### TEXTE FOURNI
▼
Le principe veut que le contrat de travail à durée déterminée ne puisse être conclu pour pourvoir à un emploi durable de l'entreprise. L'article L. 1242-1 du Code du travail prévoit, à cet effet, que le contrat de travail à durée déterminée, quel que soit son motif, ne peut avoir ni pour objet, ni pour effet, de pourvoir durablement un emploi lié à l'activité normale et permanente de l'entreprise.
Le second alinéa de ce texte le complète et prévoit que le contrat de travail à durée déterminée ne peut être conclu que pour l'exécution d'une tâche précise et temporaire et, seulement, dans les cas prévus par l'article L. 1242-2 du Code du travail .
Le législateur énumère limitativement les hypothèses dans lesquelles il est possible de recourir au contrat de travail à durée déterminée (C. trav., art. L. 1242-2, art. L. 122-1-1, anc.). Ainsi, le contrat de travail à durée déterminée ne peut être conclu que pour le remplacement d'un salarié absent ou dont le contrat est suspendu ; en cas d'accroissement temporaire d'activité ; pour les emplois à caractère saisonnier ou pour lesquels il est d'usage constant de ne pas recourir au contrat de travail à durée indéterminée en raison de la nature de l'activité exercée et du caractère par nature temporaire de ces emplois ; en remplacement d'un chef d'entreprise artisanale, industrielle ou commerciale ; ou, enfin, en remplacement d'un chef d'exploitation agricole. Un écrit contenant certaines prescriptions est, en outre, obligatoire.
Le recours au contrat de travail à durée déterminée en violation de ces dispositions est civilement (C. trav., art. L. 1245-1, art. 122-1, anc. et art. L. 1245-2, art. 122-1-1, anc.) et pénalement sanctionné .
Ce sont les articles L. 1248-1 et suivants du Code du travail (art. L. 152-1-4, anc.) qui prévoient les sanctions pénales risquées par l'employeur ayant recouru au contrat de travail à durée déterminée en dehors des cas limitativement prévus, sans terme précis, renouvelé plus d'une fois ou portant la durée totale au-delà du maximum, renouvelé sans que les conditions de renouvellement ait été précisées dans le contrat, sans écrit, pour pourvoir durablement à un emploi lié à l'activité normale et permanente de l'entreprise...
L'employeur contrevenant encourt, ainsi, une amende de 3 750 euros, portée à 7 500 euros en cas de récidive et/ou un emprisonnement de 6 mois.
C'est l'obligation, pour les juges, de rechercher si le ou les contrats de travail à durée déterminée d'usage étai(en)t destiné(s) à pourvoir à un emploi permanent de l'entreprise et de sanctionner l'employeur, le cas échéant, qu'affirme la Chambre criminelle de la Cour de cassation aux juges du fonds dans la décision commentée.
▲
### EXTRAITS DU MATÉRIEL
▼
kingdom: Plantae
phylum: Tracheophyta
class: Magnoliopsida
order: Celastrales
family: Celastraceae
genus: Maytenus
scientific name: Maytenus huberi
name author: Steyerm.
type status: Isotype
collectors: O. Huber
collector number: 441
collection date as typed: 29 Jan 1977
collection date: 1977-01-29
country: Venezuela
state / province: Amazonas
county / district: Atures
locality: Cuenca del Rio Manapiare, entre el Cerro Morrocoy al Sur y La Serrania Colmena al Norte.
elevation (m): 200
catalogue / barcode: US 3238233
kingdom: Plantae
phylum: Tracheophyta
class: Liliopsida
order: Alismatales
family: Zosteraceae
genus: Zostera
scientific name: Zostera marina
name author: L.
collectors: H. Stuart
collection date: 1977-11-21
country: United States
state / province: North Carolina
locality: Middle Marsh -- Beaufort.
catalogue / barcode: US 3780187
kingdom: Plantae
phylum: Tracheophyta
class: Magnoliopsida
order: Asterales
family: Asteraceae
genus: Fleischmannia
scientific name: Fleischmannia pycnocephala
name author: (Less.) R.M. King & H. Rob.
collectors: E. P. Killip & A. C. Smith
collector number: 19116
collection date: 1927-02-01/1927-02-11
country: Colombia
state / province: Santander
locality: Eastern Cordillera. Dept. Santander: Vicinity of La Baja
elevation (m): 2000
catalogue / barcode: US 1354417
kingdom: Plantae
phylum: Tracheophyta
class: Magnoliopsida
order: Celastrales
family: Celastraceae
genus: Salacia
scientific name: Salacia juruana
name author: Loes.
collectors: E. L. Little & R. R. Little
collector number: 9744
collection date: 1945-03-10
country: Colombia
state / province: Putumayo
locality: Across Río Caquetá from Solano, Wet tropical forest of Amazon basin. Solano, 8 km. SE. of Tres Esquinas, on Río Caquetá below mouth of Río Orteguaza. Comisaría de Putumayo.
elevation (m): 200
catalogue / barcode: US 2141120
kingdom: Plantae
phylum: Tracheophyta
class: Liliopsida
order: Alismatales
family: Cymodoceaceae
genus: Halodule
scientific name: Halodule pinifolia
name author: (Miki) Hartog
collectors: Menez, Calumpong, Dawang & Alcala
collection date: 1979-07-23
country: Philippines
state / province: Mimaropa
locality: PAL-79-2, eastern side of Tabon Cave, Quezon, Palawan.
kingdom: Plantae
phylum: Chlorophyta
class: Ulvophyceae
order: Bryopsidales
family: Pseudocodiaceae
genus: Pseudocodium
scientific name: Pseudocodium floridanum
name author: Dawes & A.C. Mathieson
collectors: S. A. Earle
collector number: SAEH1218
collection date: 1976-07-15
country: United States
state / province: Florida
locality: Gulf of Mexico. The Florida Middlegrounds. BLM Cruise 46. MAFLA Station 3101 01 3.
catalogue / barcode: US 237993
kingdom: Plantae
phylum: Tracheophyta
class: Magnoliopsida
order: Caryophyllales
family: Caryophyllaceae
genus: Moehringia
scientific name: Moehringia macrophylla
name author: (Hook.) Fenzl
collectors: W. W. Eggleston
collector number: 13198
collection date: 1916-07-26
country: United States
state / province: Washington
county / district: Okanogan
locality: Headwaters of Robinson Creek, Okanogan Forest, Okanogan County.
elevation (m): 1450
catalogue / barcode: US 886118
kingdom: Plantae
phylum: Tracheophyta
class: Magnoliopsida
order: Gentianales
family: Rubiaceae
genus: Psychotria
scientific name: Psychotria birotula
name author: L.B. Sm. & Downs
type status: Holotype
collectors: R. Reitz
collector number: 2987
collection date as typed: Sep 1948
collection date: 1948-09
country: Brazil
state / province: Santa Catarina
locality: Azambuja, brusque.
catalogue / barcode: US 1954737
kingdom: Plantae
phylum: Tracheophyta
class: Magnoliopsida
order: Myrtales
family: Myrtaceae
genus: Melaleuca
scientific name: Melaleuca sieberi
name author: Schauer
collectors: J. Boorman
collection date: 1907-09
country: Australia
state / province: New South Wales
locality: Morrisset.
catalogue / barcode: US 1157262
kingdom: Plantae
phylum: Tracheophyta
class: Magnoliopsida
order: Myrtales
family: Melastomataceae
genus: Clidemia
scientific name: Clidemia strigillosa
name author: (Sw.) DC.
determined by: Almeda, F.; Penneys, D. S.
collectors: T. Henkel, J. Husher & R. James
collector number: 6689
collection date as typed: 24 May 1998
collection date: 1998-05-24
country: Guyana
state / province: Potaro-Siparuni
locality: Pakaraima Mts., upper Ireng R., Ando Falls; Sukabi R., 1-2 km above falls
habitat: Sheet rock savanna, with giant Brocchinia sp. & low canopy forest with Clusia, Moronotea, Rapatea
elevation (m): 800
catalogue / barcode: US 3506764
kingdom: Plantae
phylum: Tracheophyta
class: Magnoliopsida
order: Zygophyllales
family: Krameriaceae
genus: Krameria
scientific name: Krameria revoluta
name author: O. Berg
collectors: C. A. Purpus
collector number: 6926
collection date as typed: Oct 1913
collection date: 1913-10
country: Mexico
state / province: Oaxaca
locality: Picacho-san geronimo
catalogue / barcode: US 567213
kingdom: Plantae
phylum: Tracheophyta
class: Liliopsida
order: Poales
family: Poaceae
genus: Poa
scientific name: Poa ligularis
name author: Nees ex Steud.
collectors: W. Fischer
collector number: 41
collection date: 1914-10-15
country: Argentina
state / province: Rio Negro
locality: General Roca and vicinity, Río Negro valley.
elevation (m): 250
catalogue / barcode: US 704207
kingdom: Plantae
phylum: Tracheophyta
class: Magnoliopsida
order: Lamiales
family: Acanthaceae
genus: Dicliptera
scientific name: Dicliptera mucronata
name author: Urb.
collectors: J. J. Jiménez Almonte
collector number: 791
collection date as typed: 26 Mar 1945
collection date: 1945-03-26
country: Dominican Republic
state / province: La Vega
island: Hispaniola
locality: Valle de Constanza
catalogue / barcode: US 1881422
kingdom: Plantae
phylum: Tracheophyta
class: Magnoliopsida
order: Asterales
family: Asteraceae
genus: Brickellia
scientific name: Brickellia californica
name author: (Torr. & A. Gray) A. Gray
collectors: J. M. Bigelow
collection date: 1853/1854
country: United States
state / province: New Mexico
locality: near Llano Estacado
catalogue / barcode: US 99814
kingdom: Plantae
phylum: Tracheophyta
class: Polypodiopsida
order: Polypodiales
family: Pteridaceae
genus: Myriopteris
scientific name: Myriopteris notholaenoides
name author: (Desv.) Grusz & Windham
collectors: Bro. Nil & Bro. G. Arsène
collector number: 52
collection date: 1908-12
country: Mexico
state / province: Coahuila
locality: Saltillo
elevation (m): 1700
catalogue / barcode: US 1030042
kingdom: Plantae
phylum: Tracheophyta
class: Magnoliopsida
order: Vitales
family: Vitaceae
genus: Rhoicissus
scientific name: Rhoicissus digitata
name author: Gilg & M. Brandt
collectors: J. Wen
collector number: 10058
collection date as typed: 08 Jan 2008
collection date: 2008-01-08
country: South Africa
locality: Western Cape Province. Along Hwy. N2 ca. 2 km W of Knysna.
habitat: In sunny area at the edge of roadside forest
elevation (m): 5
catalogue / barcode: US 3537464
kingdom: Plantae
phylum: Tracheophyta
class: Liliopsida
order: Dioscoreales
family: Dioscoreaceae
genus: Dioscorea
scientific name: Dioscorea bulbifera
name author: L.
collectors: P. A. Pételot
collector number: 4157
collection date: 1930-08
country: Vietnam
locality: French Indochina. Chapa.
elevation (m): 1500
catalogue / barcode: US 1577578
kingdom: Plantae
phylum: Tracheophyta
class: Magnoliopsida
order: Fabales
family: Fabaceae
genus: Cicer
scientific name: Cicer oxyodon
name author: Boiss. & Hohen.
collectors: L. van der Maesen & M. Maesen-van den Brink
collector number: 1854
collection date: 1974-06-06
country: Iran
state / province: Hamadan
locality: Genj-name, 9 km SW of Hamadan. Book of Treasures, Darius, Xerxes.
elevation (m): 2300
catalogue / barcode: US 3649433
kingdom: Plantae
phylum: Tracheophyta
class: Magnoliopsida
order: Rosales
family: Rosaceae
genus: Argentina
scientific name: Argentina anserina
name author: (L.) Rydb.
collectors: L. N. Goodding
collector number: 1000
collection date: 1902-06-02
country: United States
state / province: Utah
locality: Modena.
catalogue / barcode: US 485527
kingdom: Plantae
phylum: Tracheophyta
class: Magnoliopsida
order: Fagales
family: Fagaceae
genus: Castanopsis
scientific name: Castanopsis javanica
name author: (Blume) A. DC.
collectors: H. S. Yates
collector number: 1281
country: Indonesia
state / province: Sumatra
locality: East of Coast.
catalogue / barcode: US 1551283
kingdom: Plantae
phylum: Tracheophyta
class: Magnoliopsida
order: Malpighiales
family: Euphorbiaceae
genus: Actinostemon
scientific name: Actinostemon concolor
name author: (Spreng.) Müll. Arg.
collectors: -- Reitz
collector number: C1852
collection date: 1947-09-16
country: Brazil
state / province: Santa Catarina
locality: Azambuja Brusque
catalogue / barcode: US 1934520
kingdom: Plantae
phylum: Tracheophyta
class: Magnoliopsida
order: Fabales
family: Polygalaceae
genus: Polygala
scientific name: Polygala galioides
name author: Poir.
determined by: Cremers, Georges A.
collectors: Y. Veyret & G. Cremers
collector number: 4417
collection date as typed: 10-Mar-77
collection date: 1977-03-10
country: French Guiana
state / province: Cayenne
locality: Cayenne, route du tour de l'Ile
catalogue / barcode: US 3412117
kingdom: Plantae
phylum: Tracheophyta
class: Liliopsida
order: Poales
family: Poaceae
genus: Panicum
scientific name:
▲
### VOTRE TRAVAIL
**1)** D'après le texte sur le contrat de travail à durée déterminée, quel est le montant de l'amende encourue par l'employeur contrevenant hors récidive ?
**2)** Mettez à jour le passage du texte sur le contrat de travail à durée déterminée qui commence par « C'est l'obligation, pour » et se poursuit jusqu'à « la décision commentée. », en remplaçant « Chambre criminelle » par « Chambre sociale ».
**3)** Donnez la suite du texte sur le contrat de travail à durée déterminée, à partir de sa dernière phrase.

### RÉPONSES ATTENDUES
**1)** 3 750 euros.

**2)**
C'est l'obligation, pour les juges, de rechercher si le ou les contrats de travail à durée déterminée d'usage étai(en)t destiné(s) à pourvoir à un emploi permanent de l'entreprise et de sanctionner l'employeur, le cas échéant, qu'affirme la Chambre sociale de la Cour de cassation aux juges du fonds dans la décision commentée.

**3)**
Dans cette espèce, plusieurs salariés avaient été recrutés par une entreprise de déménagement par plusieurs contrats de travail à durée déterminée successifs. A la suite d'un contrôle effectué par l'inspection du travail, le directeur avait été cité devant le tribunal correctionnel sur le fondement de l'article L. 1245-2 du Code du travail (art. L. 152-1-4, anc.).
Les juges du second degré avaient reconnu l'employeur non coupable, considérant que l'activité de l'entreprise était l'une de celle pour lesquels il est d'usage de ne pas recourir au contrat de travail à durée indéterminée.
Si cette affirmation n'est pas contredite par la Haute juridiction, la décision est, néanmoins, cassée. La Cour reproche aux juges du fonds de ne pas avoir précisé en quoi ces contrats de travail présentaient un caractère temporaire, soulignant que ces derniers avaient relevé que les contrats conclus avec les divers salariés avaient pour objet de pourvoir durablement des emplois liés à l'activité normale et permanente de l'entreprise. Au visa des articles L. 122-1 (art. 1245-1, recod.), L. 122-1-1 (art. L. 1245-2, recod.) et D. 121-2 du Code du travail (N° Lexbase : L8259ADA, art. D. 1242-1, recod.), elle affirme que, même lorsqu'il est conclu dans l'un des secteurs d'activité visé par ces textes, au nombre desquels figure le déménagement, le contrat de travail à durée déterminée d'usage ne peut avoir d'autre objet que de pourvoir à un emploi présentant, par nature, un caractère temporaire.
Cette cassation doit être approuvée. Une solution différente, bien que conforme à la jurisprudence de la Chambre sociale de la Cour de cassation, aurait été contraire au principe entourant la conclusion du contrat de travail à durée déterminée.
II - Une source d'inégalité
Comme nous l'avons dit, le recours au contrat de travail à durée déterminée d'usage n'est possible que dans certains secteurs d'activité où il est d'usage constant de ne pas recourir au contrat de travail à durée indéterminée en raison de la nature de l'activité exercée et du caractère par nature temporaire de ces emplois. Ces secteurs sont définis par décret, par voie de convention ou d'accord collectif étendu.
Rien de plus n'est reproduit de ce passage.